Wednesday, August 20, 2008

WWW: Wednesday Words of the Week


It seems, my fellow indolents, that I have already goofed. Idling, as Robert Louis Stevenson said, is not easy; indeed, it requires constant vigilance. And I have made the mistake of inviting slackers into our midst. Yet slackers are, if not by definition anti-idlers, it is also true that they give idlers and idling a bad name. So, for our first words of the week, I thought that we should probably get this idling/slacking thing straight.

First, let us look at the slacker.

SLACKER: Unlike the idler, in whom work and leisure have combined to become something fine, the slacker remains unhappily trapped on one side of that binary opposition. Richard Linklater's movie Slacker may reference R. L. Stevenson's uplifting "Apology for Idlers," but Linklater admitted that the movie was a "kiss-off to a certain mindset -- wallowing in negativity and being very alienated." DR. Johnson frowned upon those so-called idlers who "boast that they do nothing, and thank their stars that they have nothing to do," and who "exist in a state of unruffled stupidity, forgetting and forgotten; who have long ceased to live." SEE: Dodger, Leisure, Free Time, Slackness.
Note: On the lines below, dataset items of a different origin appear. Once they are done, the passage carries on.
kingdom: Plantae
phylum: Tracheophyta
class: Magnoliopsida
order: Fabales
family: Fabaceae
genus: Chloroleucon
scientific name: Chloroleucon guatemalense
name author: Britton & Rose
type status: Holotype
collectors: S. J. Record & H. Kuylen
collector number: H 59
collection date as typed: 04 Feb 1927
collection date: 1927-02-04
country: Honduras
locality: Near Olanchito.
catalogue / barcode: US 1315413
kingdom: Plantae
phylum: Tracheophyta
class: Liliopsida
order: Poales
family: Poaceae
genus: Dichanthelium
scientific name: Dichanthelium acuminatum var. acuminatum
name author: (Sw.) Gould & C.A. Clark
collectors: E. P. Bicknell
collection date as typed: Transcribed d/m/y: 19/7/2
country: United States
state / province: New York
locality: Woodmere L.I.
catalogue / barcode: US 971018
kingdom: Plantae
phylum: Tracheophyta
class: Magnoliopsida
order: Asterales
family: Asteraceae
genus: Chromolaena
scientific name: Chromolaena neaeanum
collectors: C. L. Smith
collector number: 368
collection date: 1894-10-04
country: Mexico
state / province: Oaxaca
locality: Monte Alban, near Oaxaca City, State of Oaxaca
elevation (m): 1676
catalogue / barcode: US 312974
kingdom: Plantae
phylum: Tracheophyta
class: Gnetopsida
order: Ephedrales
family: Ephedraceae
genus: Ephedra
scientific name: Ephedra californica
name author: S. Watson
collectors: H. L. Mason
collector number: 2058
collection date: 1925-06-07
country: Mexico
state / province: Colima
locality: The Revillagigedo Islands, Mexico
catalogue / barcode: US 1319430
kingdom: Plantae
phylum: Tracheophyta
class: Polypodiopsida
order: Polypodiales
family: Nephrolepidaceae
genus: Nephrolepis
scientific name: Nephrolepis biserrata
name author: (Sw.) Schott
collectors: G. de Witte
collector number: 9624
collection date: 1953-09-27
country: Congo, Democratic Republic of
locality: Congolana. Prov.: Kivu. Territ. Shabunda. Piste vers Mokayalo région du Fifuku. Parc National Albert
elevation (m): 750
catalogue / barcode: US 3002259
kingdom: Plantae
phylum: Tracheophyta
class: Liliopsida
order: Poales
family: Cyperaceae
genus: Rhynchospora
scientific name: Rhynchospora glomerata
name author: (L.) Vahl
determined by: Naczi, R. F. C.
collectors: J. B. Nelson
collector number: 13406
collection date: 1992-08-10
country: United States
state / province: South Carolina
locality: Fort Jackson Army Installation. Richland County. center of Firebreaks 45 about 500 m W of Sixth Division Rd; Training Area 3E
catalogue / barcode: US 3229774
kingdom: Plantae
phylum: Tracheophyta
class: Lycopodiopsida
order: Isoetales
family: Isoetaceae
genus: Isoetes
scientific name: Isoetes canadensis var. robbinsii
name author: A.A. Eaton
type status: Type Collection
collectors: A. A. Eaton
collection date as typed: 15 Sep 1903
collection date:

One who has long ceased to live. Needless to say, it doesn't get much worse than that. Idling is, after all, a life-affirming philosophy, a way to regain control over all aspects of our lives. It is about liberation, and the slacker remains, alas, fully chained.

Now onto idleness and idlers.

IDLENESS: "Idleness, so called, which does not consist in doing nothing, but in doing a great deal not recognized in the dogmatic formularies of the ruling class, has as good a right to state its position as industry itself," insisted a young Robert Louis Stevenson. How right he was! Idleness [from the Old English word for "worthless, useless"] may look to the untrained eye like laziness, slacking, killing time. Unlike slacking, though, idling is not the opposite of working hard, but is instead a rare, hard-won mode in which your art is your work, and your work is your art. SEE: Free Time, Leisure, Uselessness.

IDLER: "there are plenty of lazy people and plenty of slow-coaches but a genuine idler is a rarity," writes Jerome K. Jerome, in Three Men in a Boat (1889). "He is not a man who slouches about with his hands in his pockets. On the contrary, his most startling characteristic is that he is always intensely busy." In his 1998 poem "Not the Idle," Carl Dennis praises the same rare type: "It's not the idle who move us but the few/Often confused with the idle, those who define/Their project in terms so ample/That nothing they ever do is a digression...." Despite our tendency to use "idle" as a pejorative meaning "lazy" or "useless," the idler is neither. SEE: Free Time, Freeman, Idleness, Otiose.

A world of difference, then, between slacking and idling, wouldn't you agree. So, insofar as the Royal Order of the Indolent goes, I must firmly order: ALL SLACKERS: OUT!